## Work required
For this exercise, reproduce the records exactly as they stand and do not carry any images over.

## Dataset records
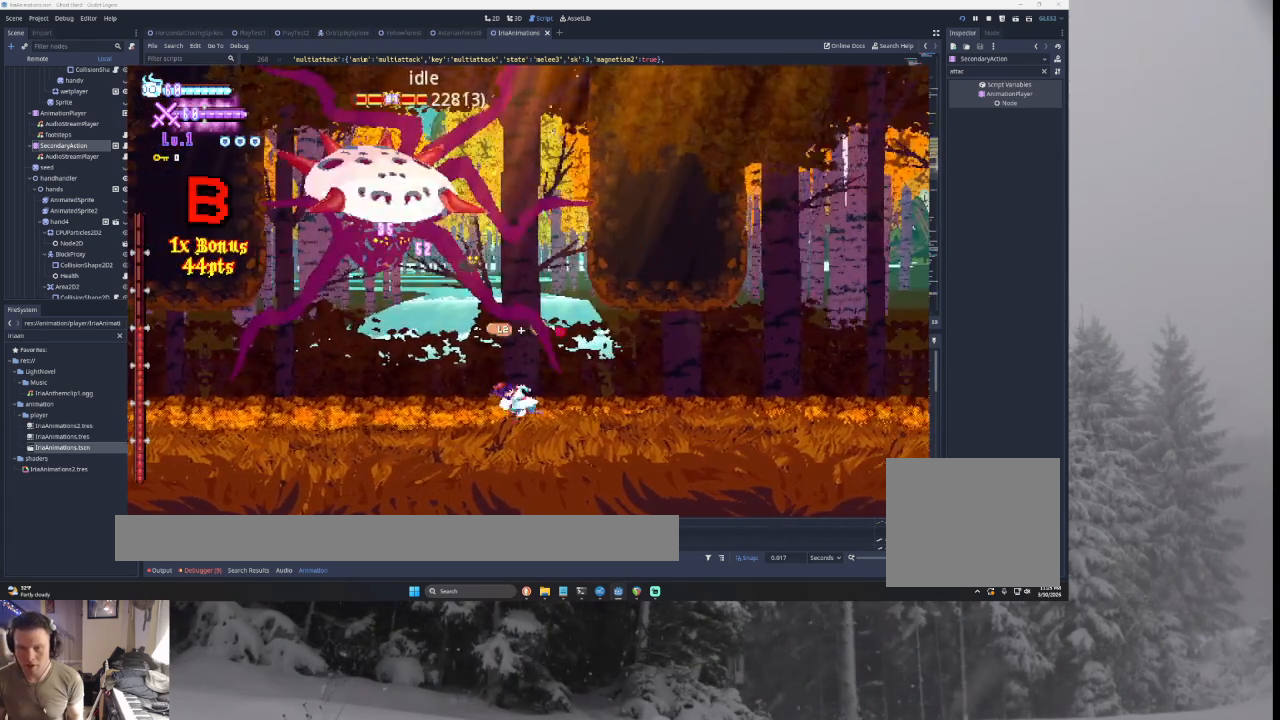
{"buttons": ["SQUARE", "TRIANGLE"], "left_stick": "right", "right_stick": "center", "events": [[67, "left_stick", "left"], [200, "TRIANGLE", "up"], [300, "SQUARE", "down"], [300, "TRIANGLE", "down"], [467, "left_stick", "right"]]}
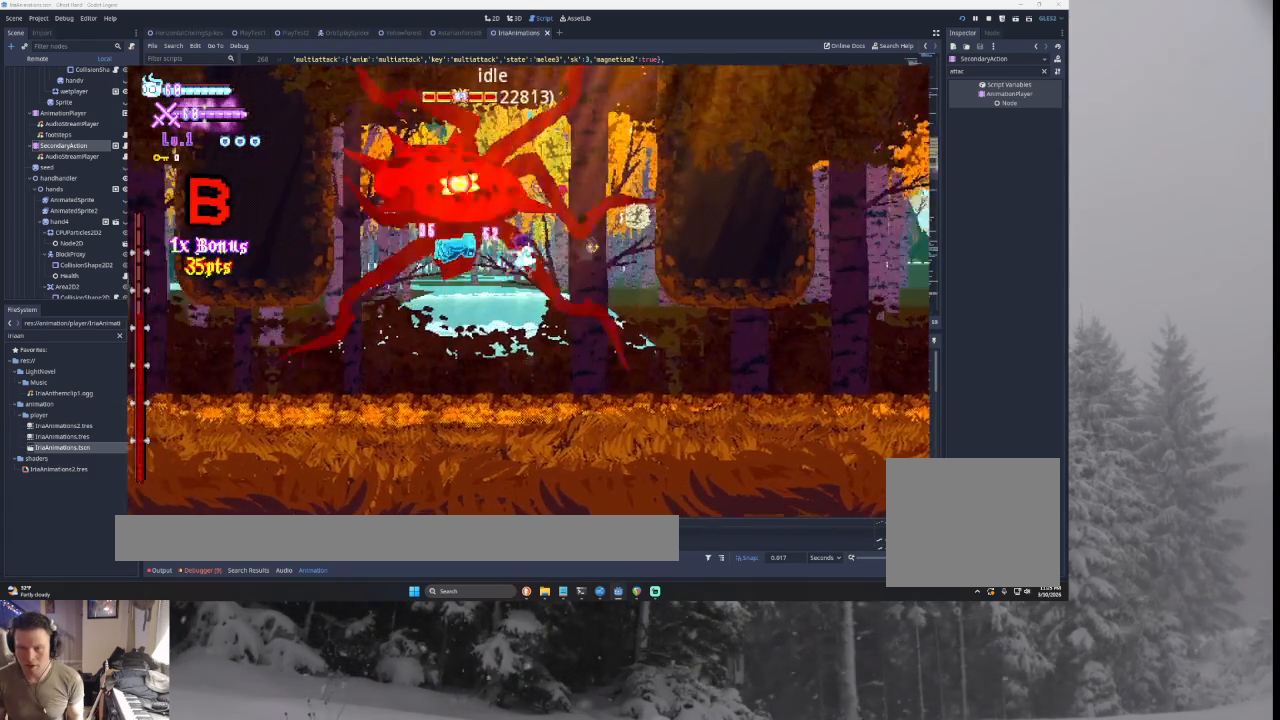
{"buttons": ["L2", "L3"], "left_stick": "left", "right_stick": "center", "events": [[100, "SQUARE", "up"], [167, "TRIANGLE", "up"], [167, "left_stick", "center"], [233, "L2", "down"], [233, "left_stick", "left"], [367, "SQUARE", "down"], [400, "L3", "down"], [500, "SQUARE", "up"]]}
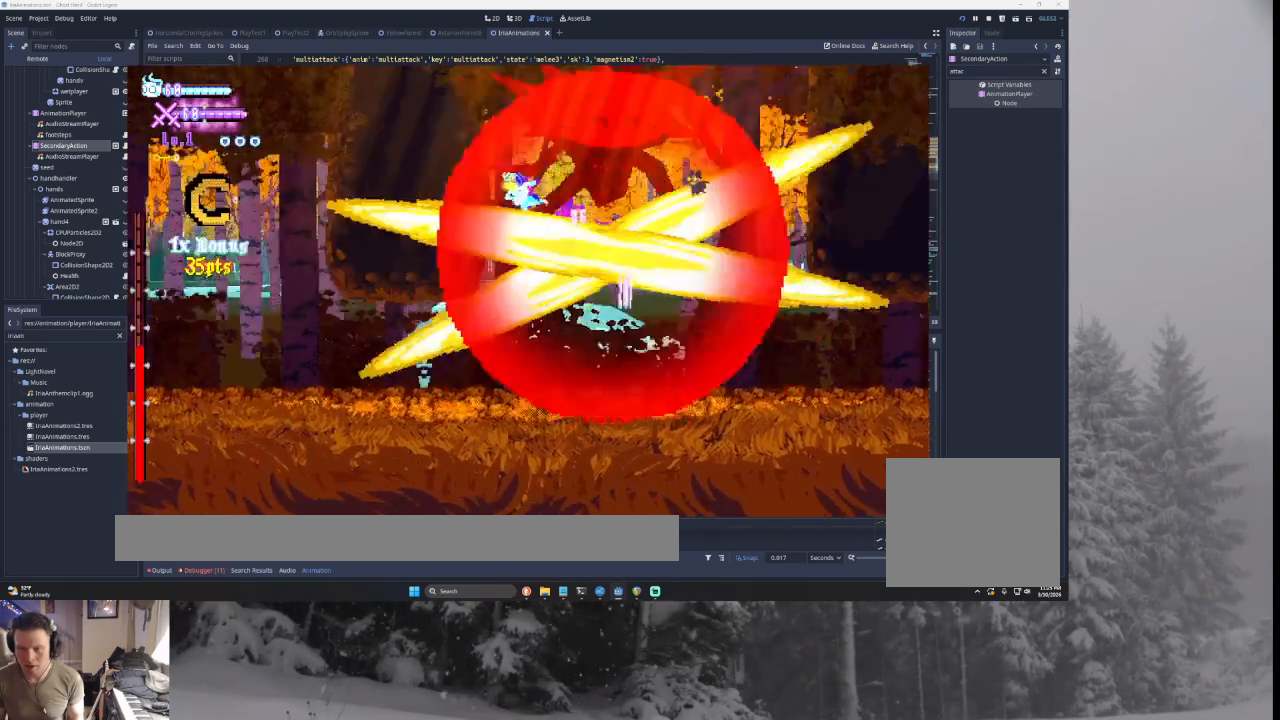
{"buttons": [], "left_stick": "right", "right_stick": "center", "events": [[133, "L3", "up"], [200, "left_stick", "center"], [267, "L2", "up"], [333, "left_stick", "right"]]}
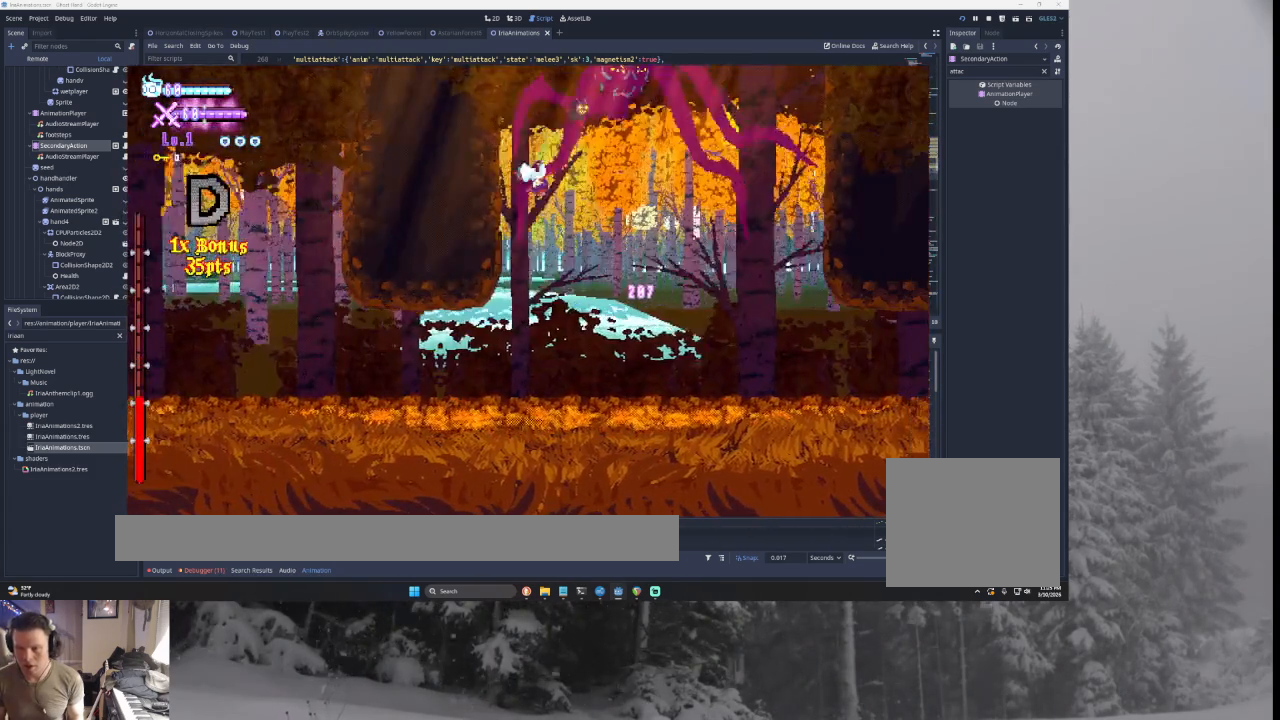
{"buttons": ["TRIANGLE"], "left_stick": "right", "right_stick": "center", "events": [[433, "TRIANGLE", "down"]]}
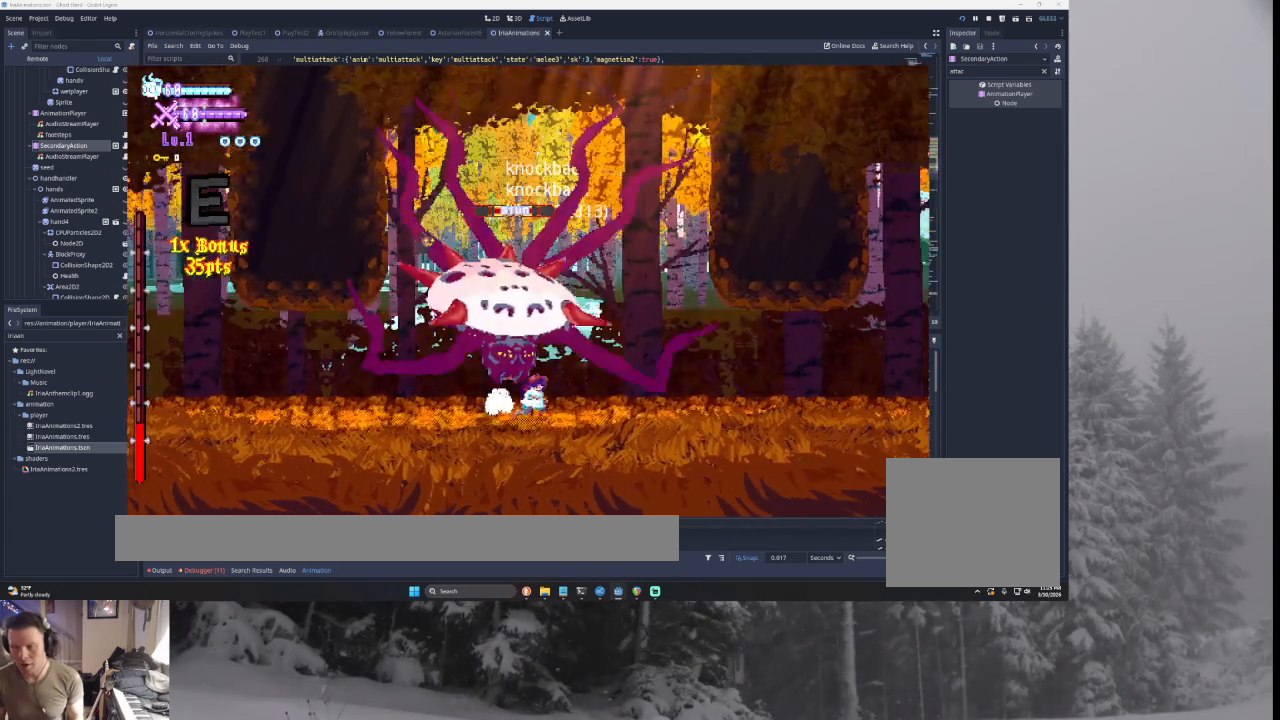
{"buttons": ["TRIANGLE"], "left_stick": "right", "right_stick": "center", "events": [[133, "TRIANGLE", "up"], [233, "TRIANGLE", "down"], [233, "left_stick", "left"], [300, "SQUARE", "down"], [400, "left_stick", "right"], [500, "SQUARE", "up"]]}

## Your solution
{"buttons": ["SQUARE", "TRIANGLE"], "left_stick": "right", "right_stick": "center", "events": [[67, "left_stick", "left"], [200, "TRIANGLE", "up"], [300, "SQUARE", "down"], [300, "TRIANGLE", "down"], [467, "left_stick", "right"]]}
{"buttons": ["L2", "L3"], "left_stick": "left", "right_stick": "center", "events": [[100, "SQUARE", "up"], [167, "TRIANGLE", "up"], [167, "left_stick", "center"], [233, "L2", "down"], [233, "left_stick", "left"], [367, "SQUARE", "down"], [400, "L3", "down"], [500, "SQUARE", "up"]]}
{"buttons": [], "left_stick": "right", "right_stick": "center", "events": [[133, "L3", "up"], [200, "left_stick", "center"], [267, "L2", "up"], [333, "left_stick", "right"]]}
{"buttons": ["TRIANGLE"], "left_stick": "right", "right_stick": "center", "events": [[433, "TRIANGLE", "down"]]}
{"buttons": ["TRIANGLE"], "left_stick": "right", "right_stick": "center", "events": [[133, "TRIANGLE", "up"], [233, "TRIANGLE", "down"], [233, "left_stick", "left"], [300, "SQUARE", "down"], [400, "left_stick", "right"], [500, "SQUARE", "up"]]}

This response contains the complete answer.